# Latihan a
Susunlah sebagai daftar JSON berisi string bagian rekaman yang berjalan dari awal rekaman sampai baris yang memuat "left elbow: (750, 225, 6)", dengan kedua ujungnya ikut disertakan. Buat satu string untuk setiap baris dan lewati baris kosong.

# Potongan Dokumen
Model penanganan kendala kepuasan belajar matematika tingkat SMA/sederajat
Abstract
Abstrak
Program ini bertujuan untuk mengeksplorasi kendala-kendala dan mencatat kebuntuan sehingga pertentangan (konflik) yang sama tidak akan muncul lagi untuk selanjutnya dengan menganalisis dan menyimpan alasan jalan buntu, dan menggunakannya untuk memandu keputusan doing math masa depan. Satu kendala proses pembelajaran matematika selama ini adalah karena dijalankannya latihan pra-pemrosesan atau tetapi melakukan pencarian mundur. Sementara, kendala baru disajikan dari suatu algoritma yang menemui situasi jalan buntu, atau melalui pendekatan induksi pada saat seharusnya tidak dilakukan. Kendala ini tidak membantu sewaktu strategi kendali mundur digunakan dan tidak akan pernah terulang kembali. Sebaliknya, fakta matematis yang muncul akan bertentangan dengan struktur sistem, sehingga terekam informasi dalam bentuk kendala eksplisit baru. Bahan ajar (modul pembelajaran) yang ada saat ini masih bersifat mandiri, jauh dari skema representasi masalah dan algoritma untuk memecahkannya. Peserta pengabdian adalah guru MGMP Pendidikan Matematika di Kabupaten Mempawah. Metode pelaksanaan dilakukan dalam tujuh tahap. Hasil kegiatan ini adalah guru MGMP Pendidikan Matematika di Mempawah teramati selalu berhadapan dengan kemampuan penyelesaian masalah. Ternyata, mereka masih harus dibekali agar berkemampuan: representasi, operasionalisasi, menyusun hipotesis-hipotesis alternatif dan prosedur kerja, mengetes hipotesis untuk memperoleh hasilnya, dan memeriksa kembali.

# Latihan b
Dalam berapa tahap metode pelaksanaan dilakukan menurut abstrak tentang kendala belajar matematika?

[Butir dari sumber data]
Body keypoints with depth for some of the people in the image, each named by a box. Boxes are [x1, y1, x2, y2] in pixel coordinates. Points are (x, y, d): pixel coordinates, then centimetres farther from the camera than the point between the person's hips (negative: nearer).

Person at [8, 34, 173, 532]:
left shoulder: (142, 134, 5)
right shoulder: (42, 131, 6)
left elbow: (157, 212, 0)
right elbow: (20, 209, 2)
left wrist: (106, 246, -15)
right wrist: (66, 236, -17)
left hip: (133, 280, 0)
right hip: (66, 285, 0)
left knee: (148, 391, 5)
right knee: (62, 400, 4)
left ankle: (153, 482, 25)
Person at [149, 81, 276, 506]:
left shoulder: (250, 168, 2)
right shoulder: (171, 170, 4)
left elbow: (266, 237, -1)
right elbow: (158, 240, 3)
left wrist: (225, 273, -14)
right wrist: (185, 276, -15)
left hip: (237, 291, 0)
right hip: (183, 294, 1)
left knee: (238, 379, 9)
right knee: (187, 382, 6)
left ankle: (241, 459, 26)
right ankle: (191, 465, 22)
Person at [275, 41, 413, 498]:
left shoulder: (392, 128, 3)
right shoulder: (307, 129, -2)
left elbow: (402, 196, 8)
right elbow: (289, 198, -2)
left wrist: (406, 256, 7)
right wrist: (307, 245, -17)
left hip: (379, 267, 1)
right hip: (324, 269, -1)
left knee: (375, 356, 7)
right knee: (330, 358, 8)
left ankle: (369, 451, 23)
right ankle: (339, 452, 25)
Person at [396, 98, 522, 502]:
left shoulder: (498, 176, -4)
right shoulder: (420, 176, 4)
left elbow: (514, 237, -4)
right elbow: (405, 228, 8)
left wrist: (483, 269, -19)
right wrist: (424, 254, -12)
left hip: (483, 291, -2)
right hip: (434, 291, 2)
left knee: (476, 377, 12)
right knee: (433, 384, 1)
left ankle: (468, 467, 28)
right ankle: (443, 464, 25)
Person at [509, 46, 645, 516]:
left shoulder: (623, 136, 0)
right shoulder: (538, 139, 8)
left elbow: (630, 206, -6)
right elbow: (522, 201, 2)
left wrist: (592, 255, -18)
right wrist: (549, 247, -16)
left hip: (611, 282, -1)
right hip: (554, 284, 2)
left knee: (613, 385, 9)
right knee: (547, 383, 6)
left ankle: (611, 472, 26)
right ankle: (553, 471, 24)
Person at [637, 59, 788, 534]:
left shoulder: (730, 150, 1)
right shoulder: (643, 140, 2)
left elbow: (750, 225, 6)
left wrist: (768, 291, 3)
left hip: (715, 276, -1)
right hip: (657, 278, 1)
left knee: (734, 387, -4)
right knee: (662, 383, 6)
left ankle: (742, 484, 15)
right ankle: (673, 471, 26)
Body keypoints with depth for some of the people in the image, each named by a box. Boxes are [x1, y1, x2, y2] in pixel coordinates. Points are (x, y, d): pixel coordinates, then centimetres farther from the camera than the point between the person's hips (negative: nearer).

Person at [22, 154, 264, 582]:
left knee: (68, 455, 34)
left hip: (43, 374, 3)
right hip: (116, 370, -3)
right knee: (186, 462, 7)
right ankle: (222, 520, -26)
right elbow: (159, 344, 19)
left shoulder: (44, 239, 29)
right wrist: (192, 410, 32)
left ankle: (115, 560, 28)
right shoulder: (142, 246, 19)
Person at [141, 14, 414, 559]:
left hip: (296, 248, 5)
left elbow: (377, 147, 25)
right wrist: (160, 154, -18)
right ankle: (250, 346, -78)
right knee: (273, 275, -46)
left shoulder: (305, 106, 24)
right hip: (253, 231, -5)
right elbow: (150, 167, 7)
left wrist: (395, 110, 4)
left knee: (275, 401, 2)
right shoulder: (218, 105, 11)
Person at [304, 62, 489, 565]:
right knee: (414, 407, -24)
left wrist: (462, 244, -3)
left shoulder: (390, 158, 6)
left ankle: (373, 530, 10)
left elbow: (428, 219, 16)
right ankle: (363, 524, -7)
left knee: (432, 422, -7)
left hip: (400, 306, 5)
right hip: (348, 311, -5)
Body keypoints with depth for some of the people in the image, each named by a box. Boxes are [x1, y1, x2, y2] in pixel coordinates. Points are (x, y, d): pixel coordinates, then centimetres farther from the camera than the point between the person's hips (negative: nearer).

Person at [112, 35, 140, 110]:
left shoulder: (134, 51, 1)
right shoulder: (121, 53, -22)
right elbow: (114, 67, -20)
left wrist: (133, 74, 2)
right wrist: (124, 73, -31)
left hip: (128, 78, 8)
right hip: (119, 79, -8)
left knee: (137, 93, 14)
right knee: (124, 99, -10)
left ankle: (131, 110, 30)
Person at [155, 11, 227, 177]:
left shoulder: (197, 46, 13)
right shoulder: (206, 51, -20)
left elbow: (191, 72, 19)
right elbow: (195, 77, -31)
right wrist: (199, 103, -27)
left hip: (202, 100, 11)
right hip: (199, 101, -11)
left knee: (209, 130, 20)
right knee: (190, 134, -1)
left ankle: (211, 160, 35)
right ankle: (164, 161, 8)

# Jawaban Anda a
[
  "Body keypoints with depth for some of the people in the image, each named by a box. Boxes are [x1, y1, x2, y2] in pixel coordinates. Points are (x, y, d): pixel coordinates, then centimetres farther from the camera than the point between the person's hips (negative: nearer).",
  "Person at [8, 34, 173, 532]:",
  "left shoulder: (142, 134, 5)",
  "right shoulder: (42, 131, 6)",
  "left elbow: (157, 212, 0)",
  "right elbow: (20, 209, 2)",
  "left wrist: (106, 246, -15)",
  "right wrist: (66, 236, -17)",
  "left hip: (133, 280, 0)",
  "right hip: (66, 285, 0)",
  "left knee: (148, 391, 5)",
  "right knee: (62, 400, 4)",
  "left ankle: (153, 482, 25)",
  "Person at [149, 81, 276, 506]:",
  "left shoulder: (250, 168, 2)",
  "right shoulder: (171, 170, 4)",
  "left elbow: (266, 237, -1)",
  "right elbow: (158, 240, 3)",
  "left wrist: (225, 273, -14)",
  "right wrist: (185, 276, -15)",
  "left hip: (237, 291, 0)",
  "right hip: (183, 294, 1)",
  "left knee: (238, 379, 9)",
  "right knee: (187, 382, 6)",
  "left ankle: (241, 459, 26)",
  "right ankle: (191, 465, 22)",
  "Person at [275, 41, 413, 498]:",
  "left shoulder: (392, 128, 3)",
  "right shoulder: (307, 129, -2)",
  "left elbow: (402, 196, 8)",
  "right elbow: (289, 198, -2)",
  "left wrist: (406, 256, 7)",
  "right wrist: (307, 245, -17)",
  "left hip: (379, 267, 1)",
  "right hip: (324, 269, -1)",
  "left knee: (375, 356, 7)",
  "right knee: (330, 358, 8)",
  "left ankle: (369, 451, 23)",
  "right ankle: (339, 452, 25)",
  "Person at [396, 98, 522, 502]:",
  "left shoulder: (498, 176, -4)",
  "right shoulder: (420, 176, 4)",
  "left elbow: (514, 237, -4)",
  "right elbow: (405, 228, 8)",
  "left wrist: (483, 269, -19)",
  "right wrist: (424, 254, -12)",
  "left hip: (483, 291, -2)",
  "right hip: (434, 291, 2)",
  "left knee: (476, 377, 12)",
  "right knee: (433, 384, 1)",
  "left ankle: (468, 467, 28)",
  "right ankle: (443, 464, 25)",
  "Person at [509, 46, 645, 516]:",
  "left shoulder: (623, 136, 0)",
  "right shoulder: (538, 139, 8)",
  "left elbow: (630, 206, -6)",
  "right elbow: (522, 201, 2)",
  "left wrist: (592, 255, -18)",
  "right wrist: (549, 247, -16)",
  "left hip: (611, 282, -1)",
  "right hip: (554, 284, 2)",
  "left knee: (613, 385, 9)",
  "right knee: (547, 383, 6)",
  "left ankle: (611, 472, 26)",
  "right ankle: (553, 471, 24)",
  "Person at [637, 59, 788, 534]:",
  "left shoulder: (730, 150, 1)",
  "right shoulder: (643, 140, 2)",
  "left elbow: (750, 225, 6)"
]

# Jawaban Anda b
Tujuh tahap.